Mrs Bjorgman walks through the castle for the last time. Opens her bedroom door, and looks at the room that is so familiar she could traverse it with her eyes closed. There has been too much sadness in this room; she can almost feel it, solid, the walls and furnishings steeped in it, their bright colours and rich decoration turned into something dull and haunting. She has wept so many tears into that pillow, for her parents and her sister and herself. She hopes that one day someone will be happy here but she has no idea who that would be.
It doesn’t take long to pack the bag her husband gave her. She takes clothes, though just those that will be suitable for her new life. There is precious little else that belongs to her and her alone. An old journal goes in her bag; a few short notes from her parents. And that is all.
In a drawer she finds two rag dolls, made to look like the two young princesses who played with them a long time ago. Anna smoothes their hair. There are no princesses here now. She sits the dolls side by side on the dressing table, picks up her bag, and leaves.

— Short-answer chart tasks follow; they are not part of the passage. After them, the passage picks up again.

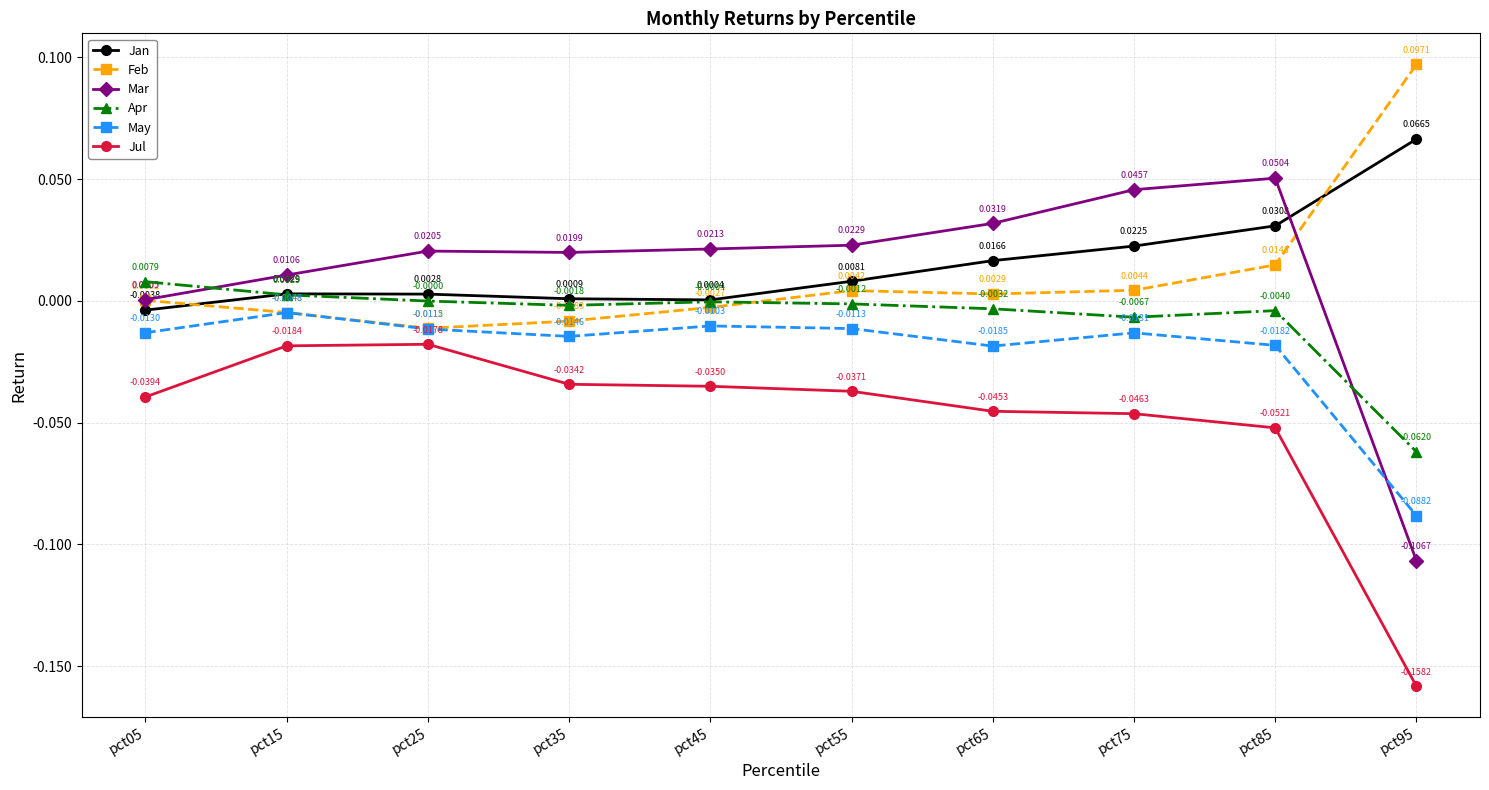

Which series has the widest spread of values?

Mar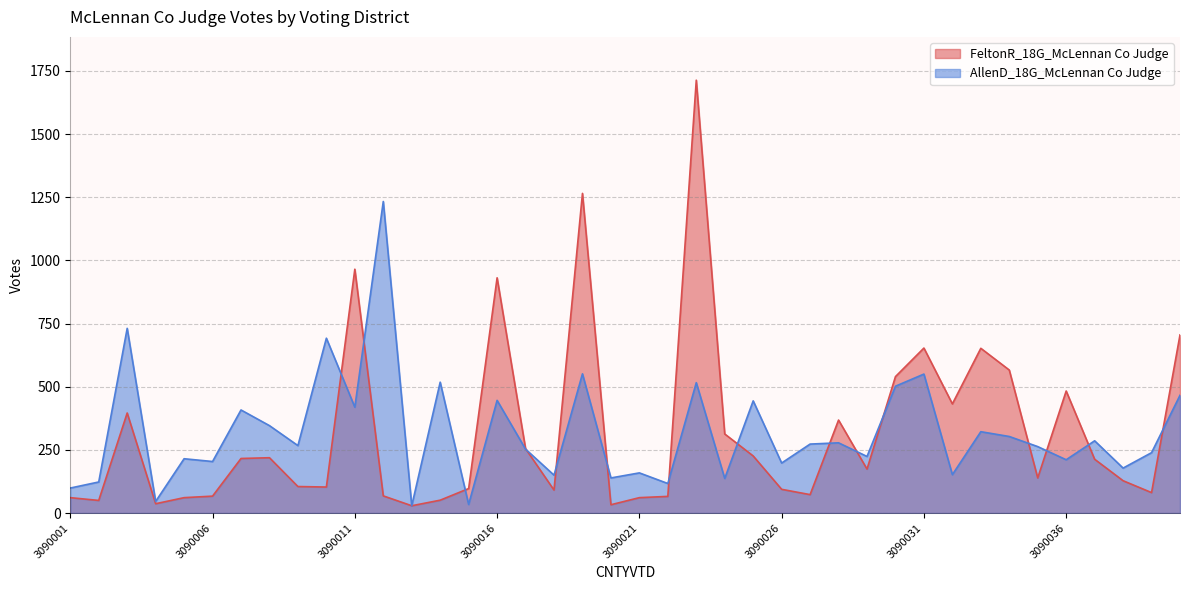

Which series changed the most between 3090008 and 3090012?

AllenD_18G_McLennan Co Judge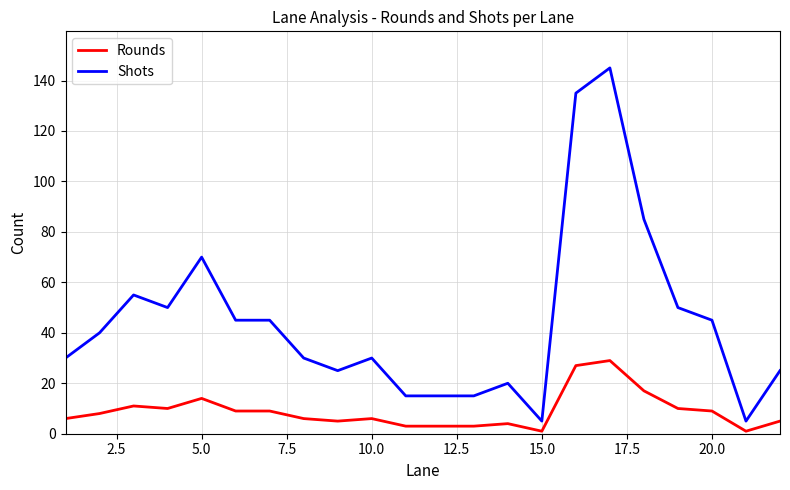

How many lines are shown in the chart?

2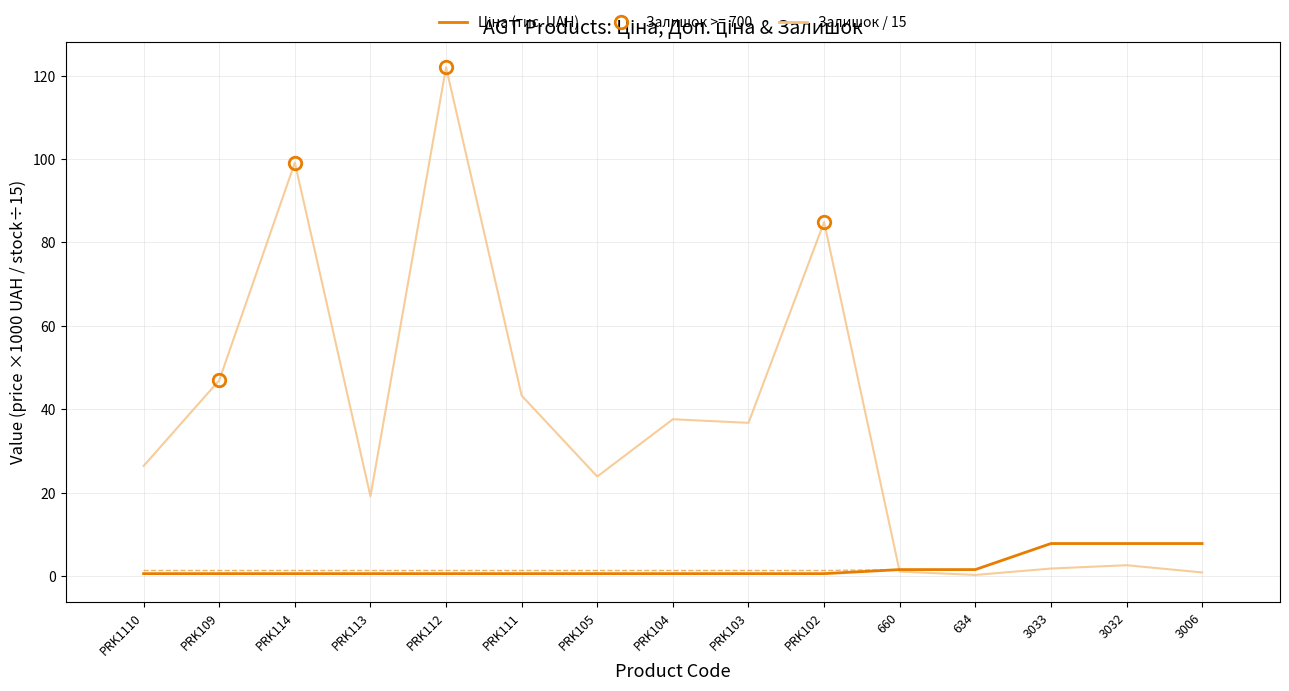

What is the label of the 9th bar from the left?

PRK103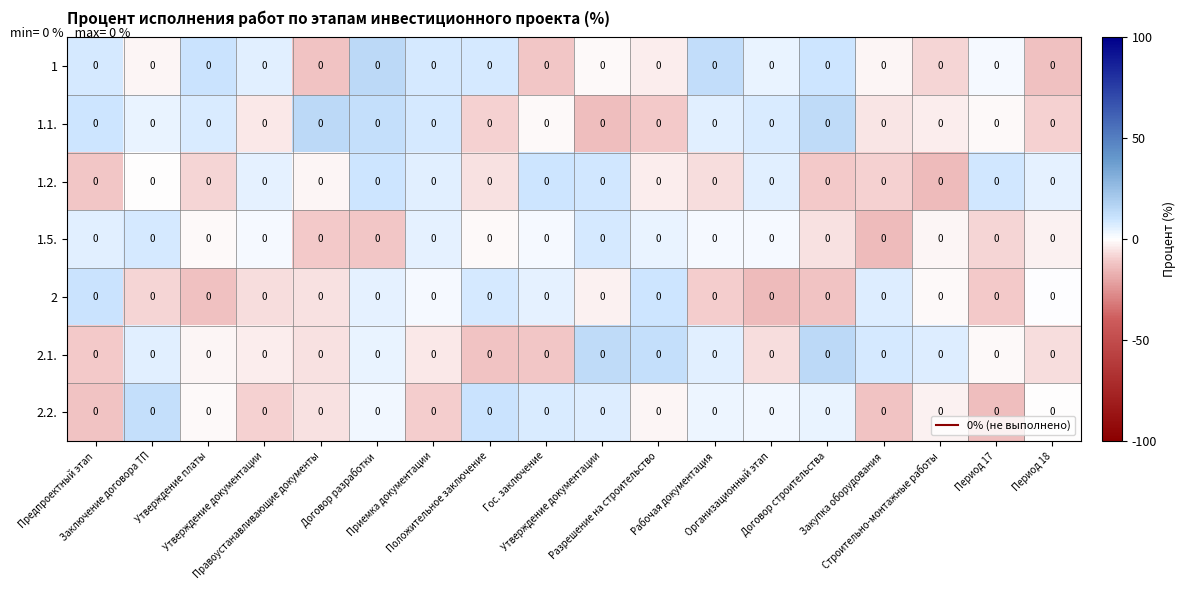

How many series are shown in this chart?

7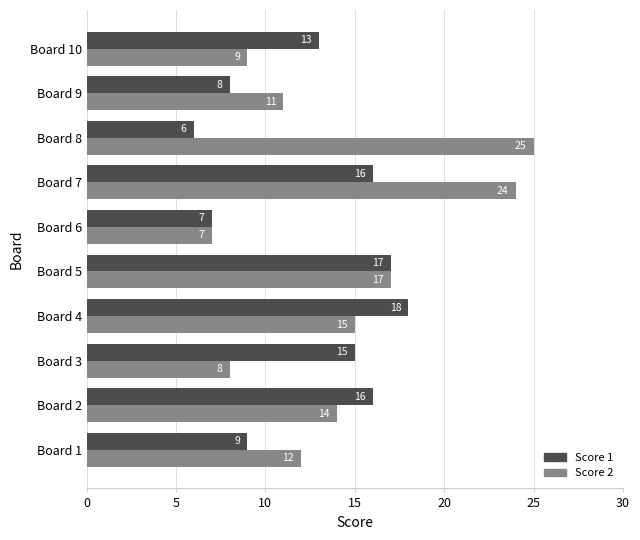

The Score 2 series shows 42 at Board 8. True or false?

False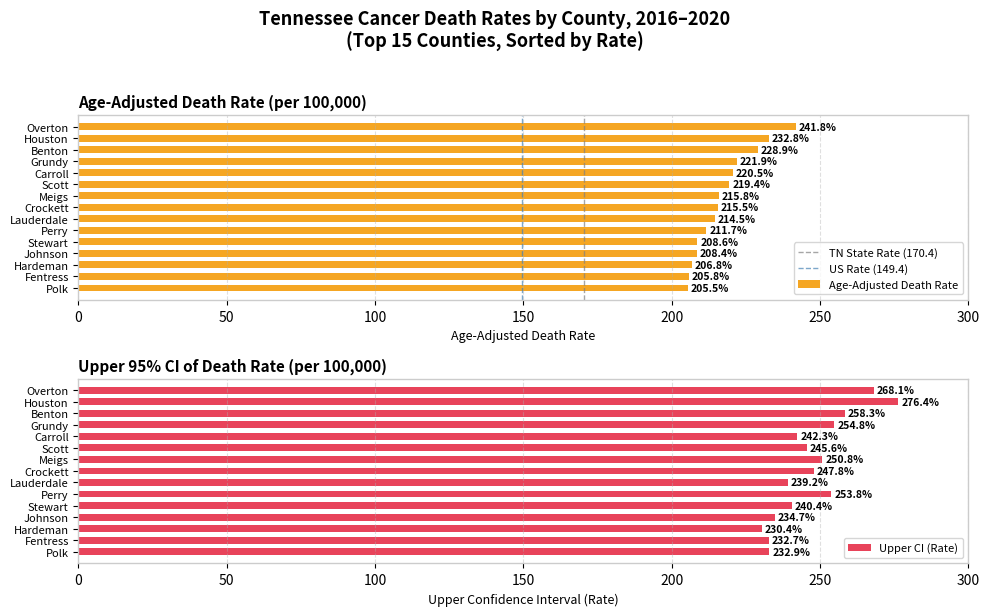

What is the spread (max minus min) of values at Meigs?

35.0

He is waiting for her in the stableyard, and helps her up into the wagon seat. The sun is just setting. No one has come to say goodbye; Anna wonders if the staff were told to stay inside.
“It’s not a long drive,” he says. “An hour, perhaps. Are you ready?”
“Yes. Let’s go.”
As they leave the town she turns in her seat to take one last look. The walls and towers that were her whole world for so long look small, now, and the grey stone fades into the grey-blue of the water and the sky as they move away.
Anna sits straight and looks ahead at the horizon. Her husband takes one hand off the reins and puts his arm around her shoulders. And she is warm, and she is safe, and she is loved.